Leaving vague terms to controller’s discretion is risky as non-compliance whit request
is endangered by sanction, contrary to erasure. Once controller delete content as a result from
data subject’s demand he would not be held liable because all of the civil law and tortious
measures base on unlawful behaviour. Since he acts pursuant to Article 17(1) his acts are
always lawful.
4. Conclusion
Right to be forgotten derives from concepts aiming to protect privacy and identity and
has been conceptualised in 00s as a result of impact that information posted online have on
our image and social perception. The substance of this right is a demand that individual
addressed to controller which seeks to have personal data deleted when it is no longer
important. Yet, it is not the only construction that protects image online. Technology adopts
mechanisms that automatically erase information form devices; most websites enables its user
erasure of uploaded information manually and some of them as a result of setting expiration
date. Insurance companies offer entities reputation insurances that provide compensation of
harm caused by spread of old, negative information online.
116
For comprehensive analysis of this problem see: Ambrose, “It’s About Time: Privacy, Information Life
Cycles, and the Right to Be Forgotten.” and Meg Leta Ambrose, “A Digital Dark Age and the Right to Be
Forgotten,” Journal of Internet Law 17, no. 3 (September 2013): 1,9–20.
25
Europe is on her way to find new standard of protecting data in digital age. Draft
Regulation is a step in a right direction, however the right as proposed in Article 17 could be
improved. This construction manages with solving problems related to search engines but as
to press materials and household exception it remains very unclear.
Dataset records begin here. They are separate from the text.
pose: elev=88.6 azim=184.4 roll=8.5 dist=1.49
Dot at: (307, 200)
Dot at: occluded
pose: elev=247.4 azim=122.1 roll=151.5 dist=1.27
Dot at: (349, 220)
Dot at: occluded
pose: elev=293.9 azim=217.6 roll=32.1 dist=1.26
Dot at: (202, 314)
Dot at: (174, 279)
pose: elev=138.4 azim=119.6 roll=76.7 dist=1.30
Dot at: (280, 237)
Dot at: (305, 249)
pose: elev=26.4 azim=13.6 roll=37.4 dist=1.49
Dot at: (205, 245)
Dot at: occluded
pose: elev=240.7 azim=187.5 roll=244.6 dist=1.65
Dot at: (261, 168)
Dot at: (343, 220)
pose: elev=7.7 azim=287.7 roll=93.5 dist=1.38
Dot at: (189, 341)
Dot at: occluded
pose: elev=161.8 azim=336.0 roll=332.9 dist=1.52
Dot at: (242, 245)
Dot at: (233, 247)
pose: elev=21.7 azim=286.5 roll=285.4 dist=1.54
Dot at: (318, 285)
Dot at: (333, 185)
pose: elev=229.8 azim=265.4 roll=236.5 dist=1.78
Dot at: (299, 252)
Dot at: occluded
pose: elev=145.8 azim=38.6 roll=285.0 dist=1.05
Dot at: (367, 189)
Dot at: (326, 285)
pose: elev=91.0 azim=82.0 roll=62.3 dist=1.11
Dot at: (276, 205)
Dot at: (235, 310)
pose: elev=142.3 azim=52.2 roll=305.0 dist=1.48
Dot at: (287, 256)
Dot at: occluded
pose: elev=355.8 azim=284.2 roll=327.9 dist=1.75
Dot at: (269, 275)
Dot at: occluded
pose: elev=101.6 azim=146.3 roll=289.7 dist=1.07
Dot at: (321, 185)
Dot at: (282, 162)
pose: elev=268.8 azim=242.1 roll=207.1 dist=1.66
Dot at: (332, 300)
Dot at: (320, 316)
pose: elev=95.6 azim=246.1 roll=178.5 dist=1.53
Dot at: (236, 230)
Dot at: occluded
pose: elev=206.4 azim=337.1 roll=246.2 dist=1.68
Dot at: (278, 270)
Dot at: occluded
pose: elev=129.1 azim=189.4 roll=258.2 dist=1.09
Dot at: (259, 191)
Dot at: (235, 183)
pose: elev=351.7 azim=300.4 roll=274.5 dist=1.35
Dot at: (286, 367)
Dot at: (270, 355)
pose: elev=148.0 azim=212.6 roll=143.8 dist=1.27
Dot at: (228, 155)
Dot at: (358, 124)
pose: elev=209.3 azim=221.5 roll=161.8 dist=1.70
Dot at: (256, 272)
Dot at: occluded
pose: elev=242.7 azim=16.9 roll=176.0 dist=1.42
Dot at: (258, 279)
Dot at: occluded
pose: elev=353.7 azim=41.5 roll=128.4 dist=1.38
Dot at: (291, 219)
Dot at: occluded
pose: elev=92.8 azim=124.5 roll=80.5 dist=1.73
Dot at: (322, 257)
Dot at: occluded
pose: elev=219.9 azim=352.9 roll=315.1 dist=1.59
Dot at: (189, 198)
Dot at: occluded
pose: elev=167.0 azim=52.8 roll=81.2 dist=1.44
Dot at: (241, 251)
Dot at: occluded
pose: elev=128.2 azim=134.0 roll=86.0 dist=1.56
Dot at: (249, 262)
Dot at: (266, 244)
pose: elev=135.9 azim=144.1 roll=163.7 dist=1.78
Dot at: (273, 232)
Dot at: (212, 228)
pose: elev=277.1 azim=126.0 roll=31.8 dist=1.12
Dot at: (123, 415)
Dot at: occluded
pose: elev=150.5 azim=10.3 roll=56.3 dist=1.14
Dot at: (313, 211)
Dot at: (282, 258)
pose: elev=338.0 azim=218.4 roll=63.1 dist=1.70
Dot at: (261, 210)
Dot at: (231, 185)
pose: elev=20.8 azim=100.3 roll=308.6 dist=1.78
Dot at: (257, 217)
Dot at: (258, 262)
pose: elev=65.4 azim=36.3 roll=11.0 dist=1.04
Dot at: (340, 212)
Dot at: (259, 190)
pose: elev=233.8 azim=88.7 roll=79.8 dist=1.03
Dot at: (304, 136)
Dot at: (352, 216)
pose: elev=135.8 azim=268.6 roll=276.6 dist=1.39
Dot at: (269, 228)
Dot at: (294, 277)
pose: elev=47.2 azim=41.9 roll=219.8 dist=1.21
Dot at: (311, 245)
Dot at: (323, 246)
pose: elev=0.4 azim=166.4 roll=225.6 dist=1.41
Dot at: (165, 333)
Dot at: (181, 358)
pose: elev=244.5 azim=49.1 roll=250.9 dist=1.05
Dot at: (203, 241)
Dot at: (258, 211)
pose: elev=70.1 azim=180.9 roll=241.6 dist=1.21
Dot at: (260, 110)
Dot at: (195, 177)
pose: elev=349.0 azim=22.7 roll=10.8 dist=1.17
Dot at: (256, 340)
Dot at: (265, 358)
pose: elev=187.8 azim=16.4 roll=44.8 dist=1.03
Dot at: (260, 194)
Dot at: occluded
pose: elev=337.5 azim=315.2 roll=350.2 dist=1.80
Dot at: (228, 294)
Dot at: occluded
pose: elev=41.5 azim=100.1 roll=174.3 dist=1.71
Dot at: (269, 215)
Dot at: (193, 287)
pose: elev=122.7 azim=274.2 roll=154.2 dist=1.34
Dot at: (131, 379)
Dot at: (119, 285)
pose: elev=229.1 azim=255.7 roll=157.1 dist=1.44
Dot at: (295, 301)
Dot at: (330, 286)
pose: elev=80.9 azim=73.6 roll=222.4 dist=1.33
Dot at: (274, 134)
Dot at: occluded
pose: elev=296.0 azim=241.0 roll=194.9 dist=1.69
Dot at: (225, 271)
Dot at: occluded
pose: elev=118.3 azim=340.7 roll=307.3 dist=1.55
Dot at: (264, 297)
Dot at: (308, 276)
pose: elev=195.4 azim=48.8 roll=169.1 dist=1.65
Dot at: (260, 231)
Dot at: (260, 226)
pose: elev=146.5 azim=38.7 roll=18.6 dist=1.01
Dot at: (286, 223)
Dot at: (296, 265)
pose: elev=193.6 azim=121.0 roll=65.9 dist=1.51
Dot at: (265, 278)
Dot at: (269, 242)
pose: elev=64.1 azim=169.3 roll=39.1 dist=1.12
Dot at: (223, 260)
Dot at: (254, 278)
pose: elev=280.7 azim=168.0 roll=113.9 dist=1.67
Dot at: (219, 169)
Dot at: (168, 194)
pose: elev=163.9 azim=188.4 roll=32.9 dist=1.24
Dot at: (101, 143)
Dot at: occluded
Right to be forgotten is thought to constitute a serious threat to freedom of
expression117. European Commission washes her hands of clarifying relation between those
two and confers this obligation on Member States. Analysis of ECtHR case law and
constitutions’ provisions leads to conclusions that probably right to be forgotten will not
apply to journalistic content, at least not in short term.
In my opinion the most egregious problem for securing our identity and privacy online
in this decade is not implementation of new laws but enforcement of the effective ones. As
cases against Google’s daughter companies show it is not a problem lodge a claim against
corporation. The real problem is how to enforce order that makes this entity erase data when
we do not know where and whose the servers that collect our personal data are. And what is
the point of imposing million-euros-fines in case when most of company’s assets are outside
Europe. Therefore architects of new data protection standards should be very meticulous
about execution phase. Otherwise protection of privacy turns out to be illusion.
117
Steven Bennett, “The ‘Right to Be Forgotten’: Reconciling EU and US Perspectives,” Berkeley Journal of
International Law 30, no. 1 (April 1, 2012): 164.